Emily

Publié le 03 septembre 2015 par Mentalo @lafillementalo

Il y avait un mélange d’appréhension et d’excitation  chez Emily en cette veille de rentrée. Ses premiers pas au lycée. Chez les grands. Elle avait beaucoup attendu ce moment. Un saut dans l’inconnu. Comme tant d’autres, elle avait préparé soigneusement sa tenue la veille. Des vêtements dans lesquels elle se sentirait jolie. Une jupe, parce qu’il faisait chaud. Des sandales, aussi, elle avait de jolis pieds, et les ongles parfaitement peints de rose vif.

Emily avait toujours eu le contact facile. Son joli minois et sa ligne élancée, ses longs cheveux blonds y étaient sans doute pour quelque chose, bien sûr. Mais elle était avant tout d’un naturel souriant, et dès les premières heures, elle était entourée de nombreux lycéens tout frais, comme elle. On faisait connaissance, on frimait un peu en ce premier jour. C’était un lycée de petite ville de province, souvent les élèves venaient de loin, dans la campagne. Beaucoup d’entre eux portaient un jeans, depuis quelques années déjà, les audacieuses qui se risquaient à porter une jupe se voyaient qualifier de putes par leurs camarades du même âge. Alors on portait des jeans, et des baskets, résignées.
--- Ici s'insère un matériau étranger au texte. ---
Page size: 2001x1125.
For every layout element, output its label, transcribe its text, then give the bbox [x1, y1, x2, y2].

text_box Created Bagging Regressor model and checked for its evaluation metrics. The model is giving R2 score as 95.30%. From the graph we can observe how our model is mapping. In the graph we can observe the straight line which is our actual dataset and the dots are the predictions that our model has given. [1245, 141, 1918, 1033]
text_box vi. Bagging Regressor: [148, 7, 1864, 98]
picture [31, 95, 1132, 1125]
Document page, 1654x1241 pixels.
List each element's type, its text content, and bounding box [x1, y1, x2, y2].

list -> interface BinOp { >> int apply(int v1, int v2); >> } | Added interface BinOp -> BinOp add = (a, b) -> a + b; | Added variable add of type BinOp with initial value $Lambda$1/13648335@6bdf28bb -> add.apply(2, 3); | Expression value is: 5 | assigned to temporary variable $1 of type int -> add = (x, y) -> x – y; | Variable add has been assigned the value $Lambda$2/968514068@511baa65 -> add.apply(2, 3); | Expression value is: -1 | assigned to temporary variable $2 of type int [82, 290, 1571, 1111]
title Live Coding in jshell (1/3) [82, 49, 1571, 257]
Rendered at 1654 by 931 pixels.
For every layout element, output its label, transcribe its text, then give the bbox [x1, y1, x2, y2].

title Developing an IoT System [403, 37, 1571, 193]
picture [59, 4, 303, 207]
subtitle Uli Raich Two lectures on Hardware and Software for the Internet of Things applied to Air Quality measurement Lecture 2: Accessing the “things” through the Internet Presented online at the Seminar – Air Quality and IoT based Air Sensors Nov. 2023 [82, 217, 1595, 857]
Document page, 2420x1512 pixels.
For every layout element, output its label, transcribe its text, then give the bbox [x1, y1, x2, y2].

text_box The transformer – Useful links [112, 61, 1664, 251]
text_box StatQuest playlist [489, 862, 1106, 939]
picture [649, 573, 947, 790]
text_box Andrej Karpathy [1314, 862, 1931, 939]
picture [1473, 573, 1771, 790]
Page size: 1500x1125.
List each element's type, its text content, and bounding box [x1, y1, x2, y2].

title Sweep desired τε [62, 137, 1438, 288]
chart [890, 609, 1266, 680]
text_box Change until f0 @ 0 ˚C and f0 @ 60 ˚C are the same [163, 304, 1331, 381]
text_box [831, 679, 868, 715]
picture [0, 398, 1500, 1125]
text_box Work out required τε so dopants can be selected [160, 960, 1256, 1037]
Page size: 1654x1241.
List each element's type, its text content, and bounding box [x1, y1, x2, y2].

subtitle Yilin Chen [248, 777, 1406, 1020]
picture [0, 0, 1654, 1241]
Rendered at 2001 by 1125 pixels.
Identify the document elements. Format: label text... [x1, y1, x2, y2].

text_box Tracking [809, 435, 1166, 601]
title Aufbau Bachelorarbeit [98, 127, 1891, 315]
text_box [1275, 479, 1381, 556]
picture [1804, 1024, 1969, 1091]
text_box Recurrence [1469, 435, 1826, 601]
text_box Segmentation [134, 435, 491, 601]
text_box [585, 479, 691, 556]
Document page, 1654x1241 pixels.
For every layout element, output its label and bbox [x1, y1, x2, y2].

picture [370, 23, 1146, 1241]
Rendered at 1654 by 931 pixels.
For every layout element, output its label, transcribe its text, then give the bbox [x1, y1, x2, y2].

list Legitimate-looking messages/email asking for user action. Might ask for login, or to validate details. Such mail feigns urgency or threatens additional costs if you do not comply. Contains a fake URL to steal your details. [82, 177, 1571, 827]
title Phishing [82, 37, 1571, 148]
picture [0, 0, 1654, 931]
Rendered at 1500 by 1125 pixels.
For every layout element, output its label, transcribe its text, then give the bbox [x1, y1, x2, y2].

C’était un jour ordinaire, dans un lycée ordinaire de province. Le soleil brillait.  Emily était jolie et fraîche comme une jeune fille de quinze ans. Mais ce jour-là, en guise de bienvenue, on traita la jolie Emily de pute à cause de ses talons, on lui conseilla de rentrer chez elle se changer, de se suicider, on la harcela sur les réseaux sociaux, créant même un hashtag rien que pour déverser sa haine par centaines d’anonymes dès le premier jour de lycée, sans la connaître, sans même l’avoir vue souvent.

C’était un jour ordinaire, dans un lycée ordinaire de province. Pas dans le métro parisien hélas, où le choeur des féministes se révolte contre les mains baladeuses et les insultes auxquelles on ne répond même plus, blasées. Dans une campagne oubliée, où le féminisme, c’est surtout d’apprendre à nos gosses, au quotidien, sur le coin de la table de la cuisine,  à se respecter  les uns les autres quel que soit leur genre ou leurs vêtements.  C’était un jour ordinaire dans la vie d’une jeune fille de quinze ans ordinaire. Ou du moins, ça aurait dû l’être.